2. The values of the function, f(a) and f(b), must lie on opposite sides of the x-axis. In other words, if f(a) is positive and f(b) is negative (or vice versa), then there exists at least one value c in the interval [a, b] such that f(c) = 0.
Let's start by checking the first condition: continuity. The given function, f(x) = 2x^3 - 2x^2 - 2x + 1, is a polynomial, and polynomials are continuous on their entire domain. Therefore, the first condition is satisfied.
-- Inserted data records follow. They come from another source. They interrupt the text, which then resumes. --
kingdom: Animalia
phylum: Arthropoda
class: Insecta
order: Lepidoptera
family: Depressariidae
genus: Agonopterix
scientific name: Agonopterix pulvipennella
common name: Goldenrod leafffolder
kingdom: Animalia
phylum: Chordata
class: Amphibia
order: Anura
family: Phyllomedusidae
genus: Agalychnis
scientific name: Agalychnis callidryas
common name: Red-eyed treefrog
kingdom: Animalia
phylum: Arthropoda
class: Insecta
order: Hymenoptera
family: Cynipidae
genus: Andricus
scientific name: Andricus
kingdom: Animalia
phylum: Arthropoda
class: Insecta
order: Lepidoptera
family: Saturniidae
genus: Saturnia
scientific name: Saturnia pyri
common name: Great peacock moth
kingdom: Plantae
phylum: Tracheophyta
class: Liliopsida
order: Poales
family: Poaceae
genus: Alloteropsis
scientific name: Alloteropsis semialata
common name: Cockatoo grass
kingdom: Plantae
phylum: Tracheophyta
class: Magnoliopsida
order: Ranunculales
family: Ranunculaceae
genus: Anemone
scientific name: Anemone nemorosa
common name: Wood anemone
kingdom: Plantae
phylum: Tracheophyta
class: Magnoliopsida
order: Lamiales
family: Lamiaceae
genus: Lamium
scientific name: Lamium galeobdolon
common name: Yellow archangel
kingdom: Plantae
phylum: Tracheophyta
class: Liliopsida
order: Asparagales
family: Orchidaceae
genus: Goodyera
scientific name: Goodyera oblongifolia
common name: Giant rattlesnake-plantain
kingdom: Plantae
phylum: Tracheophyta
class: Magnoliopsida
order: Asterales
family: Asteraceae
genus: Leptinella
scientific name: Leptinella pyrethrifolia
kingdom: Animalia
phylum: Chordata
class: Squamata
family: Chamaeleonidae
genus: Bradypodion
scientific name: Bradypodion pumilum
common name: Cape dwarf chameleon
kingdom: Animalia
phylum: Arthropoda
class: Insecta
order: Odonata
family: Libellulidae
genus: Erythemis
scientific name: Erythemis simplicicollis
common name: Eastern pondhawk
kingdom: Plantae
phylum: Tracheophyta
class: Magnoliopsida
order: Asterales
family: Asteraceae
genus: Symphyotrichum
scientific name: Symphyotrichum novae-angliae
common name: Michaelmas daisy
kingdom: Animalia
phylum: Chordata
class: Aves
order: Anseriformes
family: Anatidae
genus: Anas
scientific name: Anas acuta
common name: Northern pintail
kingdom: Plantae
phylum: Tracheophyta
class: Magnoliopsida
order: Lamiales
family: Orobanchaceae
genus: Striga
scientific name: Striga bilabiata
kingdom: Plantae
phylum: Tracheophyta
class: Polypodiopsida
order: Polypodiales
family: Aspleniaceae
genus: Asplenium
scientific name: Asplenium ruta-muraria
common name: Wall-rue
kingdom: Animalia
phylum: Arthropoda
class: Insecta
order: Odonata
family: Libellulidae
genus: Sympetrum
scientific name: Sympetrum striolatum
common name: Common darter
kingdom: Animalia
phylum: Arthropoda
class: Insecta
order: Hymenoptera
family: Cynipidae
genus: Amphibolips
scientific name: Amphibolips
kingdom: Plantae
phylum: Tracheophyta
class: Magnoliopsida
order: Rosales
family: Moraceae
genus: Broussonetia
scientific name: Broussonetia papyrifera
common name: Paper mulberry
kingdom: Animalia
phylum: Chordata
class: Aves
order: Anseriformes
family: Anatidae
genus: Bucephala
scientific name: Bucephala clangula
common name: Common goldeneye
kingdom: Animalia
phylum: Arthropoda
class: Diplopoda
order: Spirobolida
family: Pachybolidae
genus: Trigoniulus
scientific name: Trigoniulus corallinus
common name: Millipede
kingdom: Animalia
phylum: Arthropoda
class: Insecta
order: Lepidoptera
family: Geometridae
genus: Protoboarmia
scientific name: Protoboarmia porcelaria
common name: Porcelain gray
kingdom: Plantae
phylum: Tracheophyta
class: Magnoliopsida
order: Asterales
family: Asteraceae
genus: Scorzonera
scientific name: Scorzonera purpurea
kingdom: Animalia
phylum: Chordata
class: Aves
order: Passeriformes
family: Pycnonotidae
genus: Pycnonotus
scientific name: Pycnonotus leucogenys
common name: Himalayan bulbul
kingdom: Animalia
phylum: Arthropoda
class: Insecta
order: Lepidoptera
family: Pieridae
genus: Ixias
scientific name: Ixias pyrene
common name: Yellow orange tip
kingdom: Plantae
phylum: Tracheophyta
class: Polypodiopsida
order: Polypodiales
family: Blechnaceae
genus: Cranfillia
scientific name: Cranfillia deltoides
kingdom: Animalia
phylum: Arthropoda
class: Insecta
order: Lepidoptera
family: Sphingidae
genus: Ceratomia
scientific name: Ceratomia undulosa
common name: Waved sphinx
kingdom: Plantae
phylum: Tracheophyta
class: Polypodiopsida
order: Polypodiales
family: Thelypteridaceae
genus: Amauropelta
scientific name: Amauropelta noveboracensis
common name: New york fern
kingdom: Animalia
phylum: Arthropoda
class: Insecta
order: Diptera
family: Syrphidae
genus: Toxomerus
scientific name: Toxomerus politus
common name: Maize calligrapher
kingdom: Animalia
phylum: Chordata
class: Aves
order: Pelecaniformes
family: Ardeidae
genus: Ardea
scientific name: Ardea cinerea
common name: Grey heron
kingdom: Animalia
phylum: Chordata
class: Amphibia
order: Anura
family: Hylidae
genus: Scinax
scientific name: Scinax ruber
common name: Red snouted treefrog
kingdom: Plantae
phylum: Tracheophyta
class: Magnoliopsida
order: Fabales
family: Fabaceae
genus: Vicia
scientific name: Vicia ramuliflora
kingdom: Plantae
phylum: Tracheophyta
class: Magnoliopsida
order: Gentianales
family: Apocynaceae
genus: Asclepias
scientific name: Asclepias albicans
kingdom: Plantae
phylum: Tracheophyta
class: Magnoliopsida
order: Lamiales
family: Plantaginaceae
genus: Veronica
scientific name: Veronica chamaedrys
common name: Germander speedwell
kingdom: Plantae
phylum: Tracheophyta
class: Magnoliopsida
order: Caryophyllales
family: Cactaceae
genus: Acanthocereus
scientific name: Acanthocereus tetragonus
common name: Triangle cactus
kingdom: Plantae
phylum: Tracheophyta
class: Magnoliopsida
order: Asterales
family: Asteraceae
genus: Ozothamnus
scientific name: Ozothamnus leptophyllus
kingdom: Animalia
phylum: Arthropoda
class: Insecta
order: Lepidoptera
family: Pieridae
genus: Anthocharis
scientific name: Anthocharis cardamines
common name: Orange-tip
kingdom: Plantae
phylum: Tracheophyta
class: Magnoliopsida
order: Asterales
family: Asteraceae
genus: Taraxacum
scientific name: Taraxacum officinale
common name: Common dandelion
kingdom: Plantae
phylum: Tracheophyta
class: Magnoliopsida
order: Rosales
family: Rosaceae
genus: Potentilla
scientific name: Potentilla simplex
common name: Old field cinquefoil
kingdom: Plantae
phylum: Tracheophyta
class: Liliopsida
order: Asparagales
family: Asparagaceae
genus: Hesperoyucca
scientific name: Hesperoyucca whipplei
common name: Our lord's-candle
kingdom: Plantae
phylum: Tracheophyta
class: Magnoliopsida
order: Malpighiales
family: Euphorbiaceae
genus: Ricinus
Now, for the second condition, we need to find two values, a and b, such that f(a) and f(b) have opposite signs. One way to do this is by evaluating the function at various points within the desired interval. Since we do not know the exact solutions, let's try evaluating f(x) for some integer values within the interval [-2, 2]:
f(-2) = 2(-2)^3 - 2(-2)^2 - 2(-2) + 1 = 3
f(-1) = 2(-1)^3 - 2(-1)^2 - 2(-1) + 1 = -3
f(0) = 2(0)^3 - 2(0)^2 - 2(0) + 1 = 1
f(1) = 2(1)^3 - 2(1)^2 - 2(1) + 1 = -1
f(2) = 2(2)^3 - 2(2)^2 - 2(2) + 1 = 9
As we can see, f(-1) is negative, and f(0) is positive. Therefore, by the IVT, there exists at least one value c between -1 and 0 such that f(c) = 0.
To find the precise value of c, we can use a graphing calculator or computer grapher as suggested. By graphing the given equation, we can observe the x-intercept(s), which represent the solutions to the equation.
Using a graphing calculator or computer grapher, plot the equation y = 2x^3 - 2x^2 - 2x + 1. The x-intercept(s) on the graph represents the solutions to the equation.
Alternatively, you could solve the equation numerically using methods like Newton's method or the bisection method, which can be implemented using programming or specialized software.
Remember to check for any other possible solutions within the given interval or by considering additional conditions.